Cadet Warfel was competitively selected to participate in this program.

Midshipman Leah Jordan from the U.S. Naval Academy was the other service academy participant. They were joined at McMurdo by Col. Ian Biggins, the defense department liaison officer to NSF.

Before departing to Antarctica the cadet did his best to study up on the Antarctic Air Force mission, DEEP FREEZE, the U.S. Antarctic Program, and the current NSF studies occurring on the "ice".

McMurdo Station is in fact a little town.

Roughly 1,000 people live there throughout the summer season; approximately 150 are Air Force personnel, and the rest are contractors with Raytheon, employees of NSF, or scientists/researchers.

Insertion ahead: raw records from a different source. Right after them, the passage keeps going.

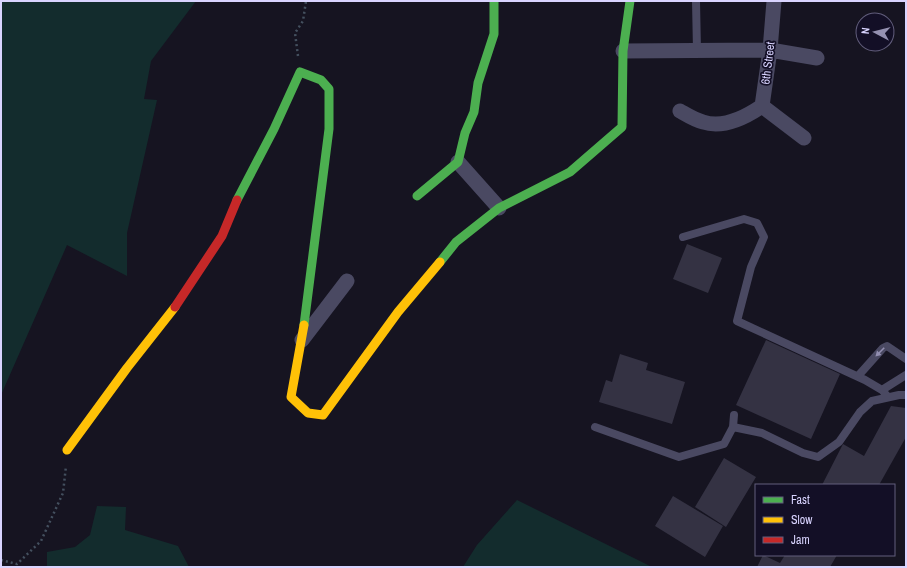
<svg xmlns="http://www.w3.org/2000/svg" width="907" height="568" font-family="'Archivo Narrow',sans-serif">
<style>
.green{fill:#132c2d}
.building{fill:#343243}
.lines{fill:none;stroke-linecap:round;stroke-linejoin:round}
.path{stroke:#44505f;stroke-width:2.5;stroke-dasharray:2 3;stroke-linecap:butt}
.lane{stroke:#4a4962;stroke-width:8}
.street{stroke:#4a4962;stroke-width:15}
.fast{stroke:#4caf50;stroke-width:9}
.slow{stroke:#ffc107;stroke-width:9}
.jam{stroke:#c62828;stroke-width:9}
.oneway{fill:#928eb0}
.labels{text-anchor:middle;stroke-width:3.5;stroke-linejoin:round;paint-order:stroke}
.street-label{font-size:12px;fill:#d9d4ff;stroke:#130f26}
</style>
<rect width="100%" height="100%" fill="#161421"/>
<!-- green -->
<path class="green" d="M 1,1 L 196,1 L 151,61 L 144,99 L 157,100 L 127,233 L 127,276 L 67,245 L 1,395 Z
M 517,500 L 652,567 L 463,567 L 477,545 Z
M 97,506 L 126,507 L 125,530 L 178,546 L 189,567 L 47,567 L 47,552 L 75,547 L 90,535 Z"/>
<!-- building -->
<path class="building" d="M 687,244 L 722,258 L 708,293 L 673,279 Z
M 766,340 L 840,374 L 811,439 L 736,405 Z
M 620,354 L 648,363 L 646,370 L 685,382 L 672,424 L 599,402 L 606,380 L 612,382 Z
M 891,406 L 906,408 L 906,437 L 879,485 L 822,485 L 843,444 L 864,456 Z
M 724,458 L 756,477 L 726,527 L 695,507 Z
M 673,496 L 723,526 L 705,557 L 655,526 Z
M 763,555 L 780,563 L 785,555 L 837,555 L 830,567 L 757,567 Z"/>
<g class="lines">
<!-- path -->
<path class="path" d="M 298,56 L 295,33 L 303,21 L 306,1
M 1,560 L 17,564 L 41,541 L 63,493 L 66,466"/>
<!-- lane -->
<path class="lane" d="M 696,1 L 697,51
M 683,237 L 744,219 L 757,223 L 764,237 L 751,267 L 737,321 L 865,380 L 882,390 L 888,397
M 858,376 L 883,348 L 887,346 L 906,359
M 882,390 L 906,375
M 734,415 L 733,427 L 762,433 L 803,453 L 818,457 L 839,442 L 860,412 L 872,401 L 899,395 L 906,395
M 595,427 L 679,457 L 724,444 L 733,427"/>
<!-- street -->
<path class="street" d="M 623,51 L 770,50 L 817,58
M 762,106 L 804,138
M 680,111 C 687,115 695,120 703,122 C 724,129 746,117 762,106 L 770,50 L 774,1
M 458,162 L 499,208
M 302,340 L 347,281"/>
<!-- fast -->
<path class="fast" d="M 417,196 L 458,162 L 465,133 L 474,112 L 478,83 L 494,34 L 494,1
M 237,200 L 274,129 L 300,72 L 321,80 L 329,89 L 329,129 L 304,325
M 440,262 L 456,242 L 499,208 L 570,172 L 622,127 L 623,51 L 630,1"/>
<!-- slow -->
<path class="slow" d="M 304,325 L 291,397 L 308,413 L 323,415 L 398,312 L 440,262
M 67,450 L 127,368 L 175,307"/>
<!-- jam -->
<path class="jam" d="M 175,307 L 222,236 L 237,200"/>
</g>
<!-- one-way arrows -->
<defs><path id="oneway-solid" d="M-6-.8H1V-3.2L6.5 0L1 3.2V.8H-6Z"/></defs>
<use class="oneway" href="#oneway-solid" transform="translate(880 352) rotate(135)"/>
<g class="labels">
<!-- street labels -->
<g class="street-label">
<text transform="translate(768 63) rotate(-83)" y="4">6th Street</text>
</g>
</g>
<!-- border -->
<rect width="907" height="568" fill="none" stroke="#d9d4ff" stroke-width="4"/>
<!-- legend -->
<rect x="755" y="484" width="140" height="72" fill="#130f26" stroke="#625e7d"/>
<rect x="763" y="497" width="20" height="6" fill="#4caf50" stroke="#625e7d"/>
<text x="791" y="504" font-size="12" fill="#d9d4ff">Fast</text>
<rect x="763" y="517" width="20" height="6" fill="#ffc107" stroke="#625e7d"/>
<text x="791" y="524" font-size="12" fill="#d9d4ff">Slow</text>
<rect x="763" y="537" width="20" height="6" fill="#c62828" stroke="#625e7d"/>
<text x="791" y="544" font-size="12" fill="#d9d4ff">Jam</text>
<!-- north arrow -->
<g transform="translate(875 32) rotate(277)"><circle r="19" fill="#130f26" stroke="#625e7d"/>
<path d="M0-3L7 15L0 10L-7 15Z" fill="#9591b1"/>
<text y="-6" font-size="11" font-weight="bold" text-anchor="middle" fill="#d9d4ff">N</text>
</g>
</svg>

"I tried to meet as many people as I could during my short stay," Cadet Warfel said. "I spent most of my time with officers and enlisted personnel from New York's 109th Airlift Wing Air National Guard as well as with weather observers and forecasters from the McMurdo Weather shop.

New Zealand's Scott Base is around the corner from McMurdo station and I was privileged to spend time with the 'Kiwi's', as they are called, on a few occasions."

He found Antarctica much more impressive than he'd ever imagined.

"Little did I know Antarctica has the highest average elevation of all continents and it is 1.4 times the size of the U.S.'" he said. "There are mountain ranges, volcanoes, lakes, and rocks, not just ice. McMurdo Station is built on rock and dirt. I was impressed with the infrastructure of McMurdo and Amundsen-Scott South Pole Station."

Furthermore, he was amazed to see an entire town, powered by generators, thrive and bustle where the sun never sets.

"I expected the facilities to be fair at best, but this was not the case," the cadet said. "I had my own dormitory room, with a shared bathroom, a land line telephone, and even a TV with seven channels. We used pagers down there to communicate instead of cell phones. LAN Internet was available on station along with a two-lane bowling alley, and a rock climbing wall."

He was surprised to see how everyone worked harmoniously, military and civilians, crane operators and pilots, janitors and priests, scientists and firefighters, day after day to support the overall mission to explore, discover, research, and preserve Antarctica, the coldest, windiest, driest place on Earth.

"The landscape and geography of the continent was simply beautiful and amazing," Cadet Warfel said. "Flying to the South Pole, looking outside the cockpit window along the route, I witnessed the pure beauty and vastness of Antarctica from the Trans-Antarctic mountain range, to massive glaciers and melting sea ice."